The sad truth is that we don’t have self-imposed limits and find it difficult to self-regulate. We are consuming at an alarming rate without giving much attention to creating. But that’s a post for another day.
The long game
The mind is like a muscle in that it won’t change or grow overnight. It requires discipline, consistency, and focused effort. In our instant gratification world, we tend to quit before we even start by running through possible scenarios in our heads over and over until we’re convinced there must be another, better way. So, we tend to not last very long. Change is tough, and it hurts sometimes forcing us to get out of our comfort zones or to ween off old, bad habits.
It’s worth it, though.
You’re not gaining what you think when you stay in your comfortable little nest ingesting countless status updates, news feeds, and chatter. With no limits or boundaries, you’re subject to an open-ended black hole of information that your brain is unable to handle. You end up stressed, depressed, and anxious. It’s time to turn off the fire hose.
I’m a big believer in starting small. If you decide to shift your habits in hopes of living a simpler, calmer life then you’ll be better off trying something easy and instant. For example, you could do something as simple as avoiding checking your phone first thing in the morning, or meditate, or even write. Other things could consist of only checking social media once per day for 10 minutes, limiting screen time, reading a real physical book, or committing to reaching out to friends and family more through calling versus messaging.

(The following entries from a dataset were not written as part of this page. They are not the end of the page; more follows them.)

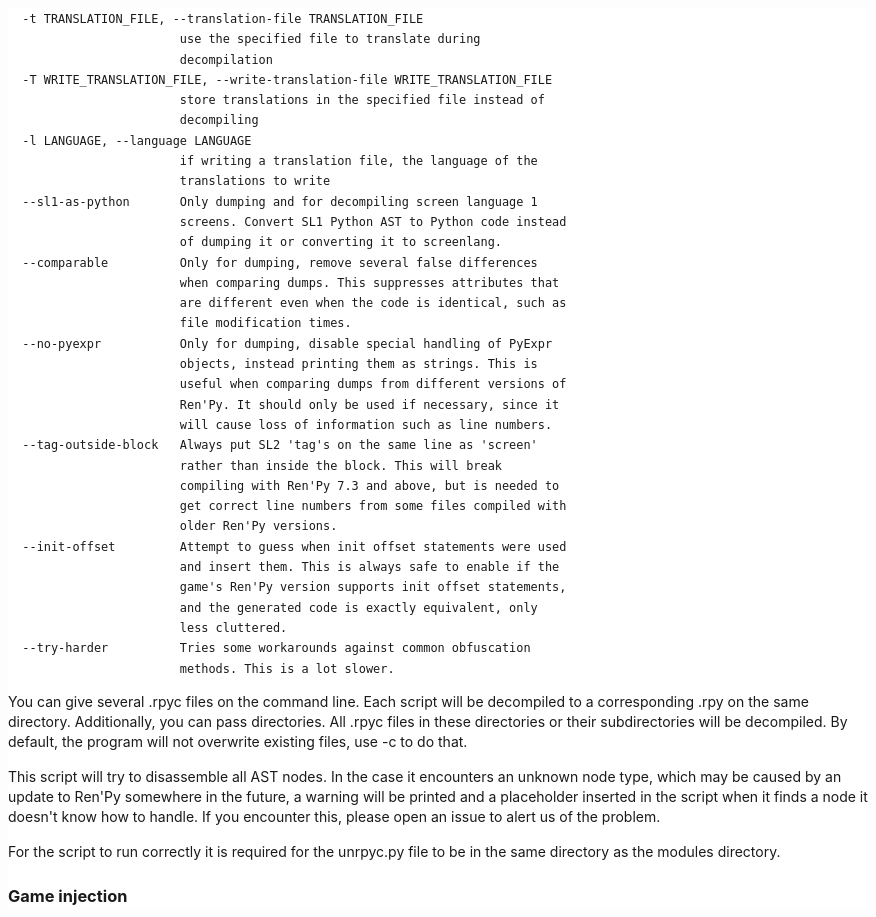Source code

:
 ```
  -t TRANSLATION_FILE, --translation-file TRANSLATION_FILE
                        use the specified file to translate during
                        decompilation
  -T WRITE_TRANSLATION_FILE, --write-translation-file WRITE_TRANSLATION_FILE
                        store translations in the specified file instead of
                        decompiling
  -l LANGUAGE, --language LANGUAGE
                        if writing a translation file, the language of the
                        translations to write
  --sl1-as-python       Only dumping and for decompiling screen language 1
                        screens. Convert SL1 Python AST to Python code instead
                        of dumping it or converting it to screenlang.
  --comparable          Only for dumping, remove several false differences
                        when comparing dumps. This suppresses attributes that
                        are different even when the code is identical, such as
                        file modification times.
  --no-pyexpr           Only for dumping, disable special handling of PyExpr
                        objects, instead printing them as strings. This is
                        useful when comparing dumps from different versions of
                        Ren'Py. It should only be used if necessary, since it
                        will cause loss of information such as line numbers.
  --tag-outside-block   Always put SL2 'tag's on the same line as 'screen'
                        rather than inside the block. This will break
                        compiling with Ren'Py 7.3 and above, but is needed to
                        get correct line numbers from some files compiled with
                        older Ren'Py versions.
  --init-offset         Attempt to guess when init offset statements were used
                        and insert them. This is always safe to enable if the
                        game's Ren'Py version supports init offset statements,
                        and the generated code is exactly equivalent, only
                        less cluttered.
  --try-harder          Tries some workarounds against common obfuscation
                        methods. This is a lot slower.

```

You can give several .rpyc files on the command line. Each script will be
decompiled to a corresponding .rpy on the same directory. Additionally, you can
pass directories. All .rpyc files in these directories or their subdirectories
will be decompiled. By default, the program will not overwrite existing files,
use -c to do that.

This script will try to disassemble all AST nodes. In the case it encounters an
unknown node type, which may be caused by an update to Ren'Py somewhere in the
future, a warning will be printed and a placeholder inserted in the script when
it finds a node it doesn't know how to handle. If you encounter this, please
open an issue to alert us of the problem.

For the script to run correctly it is required for the unrpyc.py file to be in
the same directory as the modules directory.

### Game injection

After you have some simple things under control move on to something a bit bigger. Maybe delete some social accounts, check email once per day or once per week, spend a predetermined amount of time outdoors, or read for one hour straight.
The great thing is that we are all different, have our own personal struggles, and will develop unique ways to improve our lives.
The two important points to remember are (1) It’s a long game. Commit for the long-term and recognize this is more of a lifestyle change than a quick fix. (2) Have faith in the process. Believe in what you’re doing no matter how small the steps may be.
Again, it won’t happen overnight, but with consistency you’ll start to see the results. No, it won’t be earth-shattering with a firework display or some sort of epiphany waking you from your sleep, but it will be noticeable if you give it a chance. You’ll be well on your way to a calmer mind.
I’ve always believed that self-awareness is one of the most powerful tools in our arsenal. Without it we are directionless bodies simply going with the flow – taking a flight with the rest of the buffalo. It’s up to us to save ourselves. We can’t change the news, get to the end of our feeds, or finally see that one status update that will change things, but we can take some control, some action, no matter how small, to get our lives back.
Calm the noise, take back your mind from the constant static, and finally move forward with intention.